● **AIM**: Rewrite the data in the stretch from the line containing "4.35 --quiet --exit-on-missing" through the end of the data, replacing "clock" with "watch" and keeping all else unchanged.

● **DATASET**:
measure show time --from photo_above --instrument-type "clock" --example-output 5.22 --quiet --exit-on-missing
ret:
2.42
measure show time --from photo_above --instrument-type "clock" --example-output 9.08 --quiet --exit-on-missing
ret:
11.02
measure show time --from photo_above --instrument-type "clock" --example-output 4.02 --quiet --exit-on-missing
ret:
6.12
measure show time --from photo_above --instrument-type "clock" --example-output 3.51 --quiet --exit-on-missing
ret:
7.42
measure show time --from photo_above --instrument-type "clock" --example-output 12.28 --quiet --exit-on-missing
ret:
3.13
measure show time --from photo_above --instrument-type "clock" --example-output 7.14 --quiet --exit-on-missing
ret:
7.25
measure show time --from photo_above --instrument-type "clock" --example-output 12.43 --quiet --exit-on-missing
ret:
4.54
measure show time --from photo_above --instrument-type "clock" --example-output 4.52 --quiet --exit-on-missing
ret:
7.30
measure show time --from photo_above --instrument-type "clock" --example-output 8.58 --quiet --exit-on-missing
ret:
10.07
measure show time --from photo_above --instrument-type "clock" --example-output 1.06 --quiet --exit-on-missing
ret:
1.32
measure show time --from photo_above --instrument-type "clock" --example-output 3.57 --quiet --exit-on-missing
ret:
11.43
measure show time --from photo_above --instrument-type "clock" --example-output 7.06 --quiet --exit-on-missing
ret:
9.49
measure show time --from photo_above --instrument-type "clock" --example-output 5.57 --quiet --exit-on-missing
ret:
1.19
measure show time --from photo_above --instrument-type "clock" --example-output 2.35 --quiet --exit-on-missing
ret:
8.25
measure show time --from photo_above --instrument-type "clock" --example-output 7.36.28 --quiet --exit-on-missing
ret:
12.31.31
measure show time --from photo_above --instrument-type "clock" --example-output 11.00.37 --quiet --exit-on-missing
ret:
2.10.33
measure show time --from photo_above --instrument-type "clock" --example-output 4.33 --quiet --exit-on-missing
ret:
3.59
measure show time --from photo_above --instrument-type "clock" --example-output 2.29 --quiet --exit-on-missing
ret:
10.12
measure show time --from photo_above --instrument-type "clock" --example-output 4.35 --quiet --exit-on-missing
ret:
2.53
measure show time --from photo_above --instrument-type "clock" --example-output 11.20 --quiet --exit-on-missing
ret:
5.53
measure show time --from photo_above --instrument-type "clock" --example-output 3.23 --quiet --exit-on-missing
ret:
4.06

● **SOLVED EXERCISE**:
measure show time --from photo_above --instrument-type "watch" --example-output 4.35 --quiet --exit-on-missing
ret:
2.53
measure show time --from photo_above --instrument-type "watch" --example-output 11.20 --quiet --exit-on-missing
ret:
5.53
measure show time --from photo_above --instrument-type "watch" --example-output 3.23 --quiet --exit-on-missing
ret:
4.06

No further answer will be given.